O presidente do governo espanhol afirma que cada governo pode legitimamente decidir se está disposto a fazer o sacrifício que implicaria a conquista desta figura
O presidente do governo espanhol, Pedro Sanchezenviou uma carta ao Secretário Geral da OTAN, Mark Rutteno qual ele diz que a Espanha não pode se comprometer a aumentar a despesa para a defesa para 5 % do PIB no topo da próxima semana em Haia e sugere fazer uma exceção ou fazer a meta “opcional”. “Não é razoável e seria contraproducente”, disse Sanchez na carta, que a agência de notícias “Europe Press” teve acesso. Sanchez afirma que todo governo pode legitimamente decidir se está disposto a fazer o sacrifício que implicaria a conquista dessa figura – “como um aliado soberano, escolhemos não fazê -lo” – e propõe uma alternativa a Rutte para não “limitar as ambições de despesas de outros aliados”. Especificamente, o primeiro -ministro espanhol propõe incluir na declaração da cúpula da AIA “uma fórmula mais flexível”, que torna “o objetivo de despesa opcional ou exclui a Espanha da aplicação” da lente de 5 %.

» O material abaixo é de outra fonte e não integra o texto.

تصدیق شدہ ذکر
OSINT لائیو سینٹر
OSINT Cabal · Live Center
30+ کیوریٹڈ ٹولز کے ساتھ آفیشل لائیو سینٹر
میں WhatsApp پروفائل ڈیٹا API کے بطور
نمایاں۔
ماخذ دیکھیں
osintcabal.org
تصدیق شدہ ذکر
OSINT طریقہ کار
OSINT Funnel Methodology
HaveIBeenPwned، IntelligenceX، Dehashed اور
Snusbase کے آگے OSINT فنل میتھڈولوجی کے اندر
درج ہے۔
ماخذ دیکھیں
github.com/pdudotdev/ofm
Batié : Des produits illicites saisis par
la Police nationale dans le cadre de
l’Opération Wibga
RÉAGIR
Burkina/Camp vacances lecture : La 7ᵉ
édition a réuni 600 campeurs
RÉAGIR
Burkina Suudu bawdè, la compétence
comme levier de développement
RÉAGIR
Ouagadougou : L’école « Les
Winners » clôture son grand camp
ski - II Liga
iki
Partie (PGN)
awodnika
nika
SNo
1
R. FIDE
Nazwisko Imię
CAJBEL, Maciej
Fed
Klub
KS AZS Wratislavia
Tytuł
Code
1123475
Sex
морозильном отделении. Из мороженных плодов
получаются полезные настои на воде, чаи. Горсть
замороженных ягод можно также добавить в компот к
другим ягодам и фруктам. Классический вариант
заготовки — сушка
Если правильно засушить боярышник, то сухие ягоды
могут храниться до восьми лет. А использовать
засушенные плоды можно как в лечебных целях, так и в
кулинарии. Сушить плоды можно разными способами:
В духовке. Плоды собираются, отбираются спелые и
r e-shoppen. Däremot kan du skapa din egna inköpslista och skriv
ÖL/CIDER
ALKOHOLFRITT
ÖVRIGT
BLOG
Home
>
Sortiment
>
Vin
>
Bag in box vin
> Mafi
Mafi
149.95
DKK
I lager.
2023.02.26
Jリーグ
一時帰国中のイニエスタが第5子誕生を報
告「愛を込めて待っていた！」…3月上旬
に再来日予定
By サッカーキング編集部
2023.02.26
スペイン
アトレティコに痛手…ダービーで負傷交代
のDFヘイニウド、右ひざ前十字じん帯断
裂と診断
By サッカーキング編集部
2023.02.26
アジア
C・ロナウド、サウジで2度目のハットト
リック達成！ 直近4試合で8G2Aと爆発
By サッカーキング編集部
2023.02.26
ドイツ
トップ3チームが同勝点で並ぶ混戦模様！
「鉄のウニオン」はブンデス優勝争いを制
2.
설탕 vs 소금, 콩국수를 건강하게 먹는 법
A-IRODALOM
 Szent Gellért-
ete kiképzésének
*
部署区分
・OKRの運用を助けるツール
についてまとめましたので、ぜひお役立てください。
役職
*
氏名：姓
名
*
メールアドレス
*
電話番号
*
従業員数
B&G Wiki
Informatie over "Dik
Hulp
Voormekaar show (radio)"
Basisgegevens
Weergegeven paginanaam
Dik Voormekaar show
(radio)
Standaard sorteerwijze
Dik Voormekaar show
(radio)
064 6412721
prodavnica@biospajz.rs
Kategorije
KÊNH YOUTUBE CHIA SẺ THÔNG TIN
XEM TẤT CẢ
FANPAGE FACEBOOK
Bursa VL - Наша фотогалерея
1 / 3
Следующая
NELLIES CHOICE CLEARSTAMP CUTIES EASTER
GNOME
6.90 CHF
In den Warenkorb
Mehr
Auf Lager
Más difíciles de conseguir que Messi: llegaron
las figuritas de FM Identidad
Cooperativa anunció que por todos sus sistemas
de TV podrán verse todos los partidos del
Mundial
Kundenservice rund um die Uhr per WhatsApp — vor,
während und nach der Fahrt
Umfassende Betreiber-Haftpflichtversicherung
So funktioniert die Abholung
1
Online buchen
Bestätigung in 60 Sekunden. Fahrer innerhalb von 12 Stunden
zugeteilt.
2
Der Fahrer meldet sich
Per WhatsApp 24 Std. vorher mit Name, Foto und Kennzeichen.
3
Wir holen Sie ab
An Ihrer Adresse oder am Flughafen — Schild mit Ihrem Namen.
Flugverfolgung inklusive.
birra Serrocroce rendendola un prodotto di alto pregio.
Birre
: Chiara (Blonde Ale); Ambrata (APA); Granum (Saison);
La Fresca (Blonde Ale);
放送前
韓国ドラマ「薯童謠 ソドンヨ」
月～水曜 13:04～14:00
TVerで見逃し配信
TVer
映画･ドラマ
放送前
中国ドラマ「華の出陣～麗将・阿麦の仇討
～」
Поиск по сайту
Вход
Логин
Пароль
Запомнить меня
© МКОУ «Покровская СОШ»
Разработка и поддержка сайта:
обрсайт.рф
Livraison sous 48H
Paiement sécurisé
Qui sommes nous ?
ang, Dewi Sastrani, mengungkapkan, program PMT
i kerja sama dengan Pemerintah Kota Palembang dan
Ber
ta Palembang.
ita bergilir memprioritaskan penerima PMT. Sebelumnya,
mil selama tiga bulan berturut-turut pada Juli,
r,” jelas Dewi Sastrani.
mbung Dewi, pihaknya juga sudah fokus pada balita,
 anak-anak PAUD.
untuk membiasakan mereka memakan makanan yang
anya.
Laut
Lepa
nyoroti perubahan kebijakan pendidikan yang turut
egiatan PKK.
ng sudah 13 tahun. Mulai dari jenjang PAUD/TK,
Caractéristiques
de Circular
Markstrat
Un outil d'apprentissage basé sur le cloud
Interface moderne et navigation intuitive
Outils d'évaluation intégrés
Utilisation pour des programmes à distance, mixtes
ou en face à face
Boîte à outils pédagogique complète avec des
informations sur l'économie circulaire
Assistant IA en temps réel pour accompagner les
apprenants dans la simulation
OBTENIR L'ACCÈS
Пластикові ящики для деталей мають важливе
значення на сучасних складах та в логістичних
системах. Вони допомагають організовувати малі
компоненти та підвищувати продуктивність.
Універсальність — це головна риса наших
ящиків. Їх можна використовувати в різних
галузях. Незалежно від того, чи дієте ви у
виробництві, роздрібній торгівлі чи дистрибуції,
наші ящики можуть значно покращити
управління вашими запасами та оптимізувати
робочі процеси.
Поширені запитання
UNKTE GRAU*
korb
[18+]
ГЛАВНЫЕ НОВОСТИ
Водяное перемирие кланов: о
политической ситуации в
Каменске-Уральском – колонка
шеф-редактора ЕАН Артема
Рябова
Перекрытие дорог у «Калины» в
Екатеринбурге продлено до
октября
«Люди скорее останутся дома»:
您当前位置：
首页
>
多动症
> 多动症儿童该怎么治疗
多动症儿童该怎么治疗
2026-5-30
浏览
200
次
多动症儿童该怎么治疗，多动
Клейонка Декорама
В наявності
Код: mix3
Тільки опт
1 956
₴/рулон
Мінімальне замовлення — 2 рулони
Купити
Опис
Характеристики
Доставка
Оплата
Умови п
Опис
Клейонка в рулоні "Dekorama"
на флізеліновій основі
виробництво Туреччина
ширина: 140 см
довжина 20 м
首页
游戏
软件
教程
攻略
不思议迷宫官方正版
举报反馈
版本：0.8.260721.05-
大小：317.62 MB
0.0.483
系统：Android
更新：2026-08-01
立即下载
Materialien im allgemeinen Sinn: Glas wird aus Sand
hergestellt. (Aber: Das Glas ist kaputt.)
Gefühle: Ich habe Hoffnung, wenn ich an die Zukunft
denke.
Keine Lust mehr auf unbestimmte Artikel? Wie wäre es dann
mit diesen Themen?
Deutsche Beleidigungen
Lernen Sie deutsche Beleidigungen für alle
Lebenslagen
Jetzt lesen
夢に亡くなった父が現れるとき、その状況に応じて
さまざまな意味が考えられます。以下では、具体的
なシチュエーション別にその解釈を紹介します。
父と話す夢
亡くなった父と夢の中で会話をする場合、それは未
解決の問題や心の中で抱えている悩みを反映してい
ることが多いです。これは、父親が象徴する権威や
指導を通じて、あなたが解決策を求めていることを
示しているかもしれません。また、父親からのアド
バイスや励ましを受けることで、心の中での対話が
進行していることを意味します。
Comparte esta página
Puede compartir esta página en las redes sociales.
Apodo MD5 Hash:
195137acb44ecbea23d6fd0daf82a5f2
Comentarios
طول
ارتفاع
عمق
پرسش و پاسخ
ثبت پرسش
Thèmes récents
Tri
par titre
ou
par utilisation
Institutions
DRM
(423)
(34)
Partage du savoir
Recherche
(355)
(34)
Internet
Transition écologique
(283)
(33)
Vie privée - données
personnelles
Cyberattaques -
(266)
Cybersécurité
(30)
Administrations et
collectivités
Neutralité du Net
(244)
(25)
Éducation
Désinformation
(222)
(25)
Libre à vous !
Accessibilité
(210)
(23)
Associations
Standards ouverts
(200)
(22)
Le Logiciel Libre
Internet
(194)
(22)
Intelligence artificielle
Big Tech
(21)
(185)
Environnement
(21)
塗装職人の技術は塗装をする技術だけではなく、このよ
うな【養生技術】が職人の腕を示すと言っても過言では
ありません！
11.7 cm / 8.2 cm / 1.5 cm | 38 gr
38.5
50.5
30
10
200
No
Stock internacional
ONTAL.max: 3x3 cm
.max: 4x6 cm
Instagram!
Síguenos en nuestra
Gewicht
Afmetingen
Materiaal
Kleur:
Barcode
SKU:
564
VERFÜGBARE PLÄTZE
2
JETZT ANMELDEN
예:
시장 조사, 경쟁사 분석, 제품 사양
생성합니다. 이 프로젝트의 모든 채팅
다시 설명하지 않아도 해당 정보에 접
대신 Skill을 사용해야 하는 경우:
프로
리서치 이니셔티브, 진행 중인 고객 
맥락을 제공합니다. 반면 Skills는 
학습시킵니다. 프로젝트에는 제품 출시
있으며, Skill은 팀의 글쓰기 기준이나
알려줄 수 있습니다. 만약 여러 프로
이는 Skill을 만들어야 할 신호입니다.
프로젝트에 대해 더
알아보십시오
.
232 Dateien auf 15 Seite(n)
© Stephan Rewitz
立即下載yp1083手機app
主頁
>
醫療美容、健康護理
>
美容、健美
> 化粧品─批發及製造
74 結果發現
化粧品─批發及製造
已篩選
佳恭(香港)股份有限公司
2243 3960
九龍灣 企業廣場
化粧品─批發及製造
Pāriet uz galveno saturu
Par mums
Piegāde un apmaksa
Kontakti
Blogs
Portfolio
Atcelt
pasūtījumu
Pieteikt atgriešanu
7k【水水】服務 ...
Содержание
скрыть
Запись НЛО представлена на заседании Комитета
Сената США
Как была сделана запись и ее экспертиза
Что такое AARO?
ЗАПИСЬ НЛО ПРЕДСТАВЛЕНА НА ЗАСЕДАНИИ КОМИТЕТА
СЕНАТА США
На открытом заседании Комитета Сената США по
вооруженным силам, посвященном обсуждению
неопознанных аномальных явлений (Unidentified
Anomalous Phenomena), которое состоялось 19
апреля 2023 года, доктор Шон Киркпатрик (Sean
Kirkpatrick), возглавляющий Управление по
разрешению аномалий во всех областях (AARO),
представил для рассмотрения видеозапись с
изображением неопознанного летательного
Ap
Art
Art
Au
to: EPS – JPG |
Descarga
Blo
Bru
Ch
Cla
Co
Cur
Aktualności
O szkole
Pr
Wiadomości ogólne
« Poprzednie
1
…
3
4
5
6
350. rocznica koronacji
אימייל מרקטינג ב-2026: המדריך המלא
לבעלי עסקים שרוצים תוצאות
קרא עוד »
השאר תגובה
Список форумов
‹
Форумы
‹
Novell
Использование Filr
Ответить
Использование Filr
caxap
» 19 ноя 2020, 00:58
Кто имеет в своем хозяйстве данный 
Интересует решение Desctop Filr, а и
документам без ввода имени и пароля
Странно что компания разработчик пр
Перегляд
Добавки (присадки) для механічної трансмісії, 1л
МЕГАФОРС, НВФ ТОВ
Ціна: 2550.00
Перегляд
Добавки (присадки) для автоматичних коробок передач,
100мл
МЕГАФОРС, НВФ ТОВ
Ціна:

“A fórmula que proponho nos permitiria manter a meta de 5 % na declaração para os aliados que precisam ou querem alcançá -la”, disse ele, referindo -se ao documento final que será liberado do topo de 24 e 25 de junho. O chefe do governo espanhol, no entanto, garantiu que a Espanha esteja “totalmente comprometida” na OTAN e continuará sendo um membro “fiel” e protegerá ativamente os quadris oriental e do sul com tropas e recursos nas próximas décadas. No entanto, o líder espanhol destaca a necessidade de encontrar um equilíbrio entre o aumento dos gastos com defesa e enfrentar outros desafios sociais, econômicos e ambientais. Nesse sentido, Sanchez avança três razões principais para não se comprometer a aumentar os gastos militares para 5 %, o que significaria cerca de 80 bilhões a mais do que as despesas.
Em primeiro lugar, afirma que não é necessário alcançar essa porcentagem do PIB para respeitar os compromissos assumidos com a aliança. Lembre -se de que os ministros da Defesa acabaram de aprovar os pacotes de requisitos militares que a OTAN pede a cada país para satisfazer, que estará em vigor até o final da década. Nesse sentido, ele enfatizou que existem países que devem atingir um investimento igual a 5 % do seu PIB e outros menos, e pediu que essa “assimetria” seja respeitada. Em segundo lugar, Sanchez também alerta contra o risco de diminuir o crescimento econômico através do aumento da dívida, pressão inflacionária e seqüestrador em direção à defesa dos recursos originalmente destinados à educação, saúde pública ou digitalização. Finalmente, o primeiro -ministro alerta que a conquista desse nível de gastos militares seria “incompatível” com o status social, a menos que isso aconteça ao custo do aumento dos impostos sobre a classe média, cortando serviços públicos e reduzindo o compromisso com a transição verde e a ajuda internacional do desenvolvimento.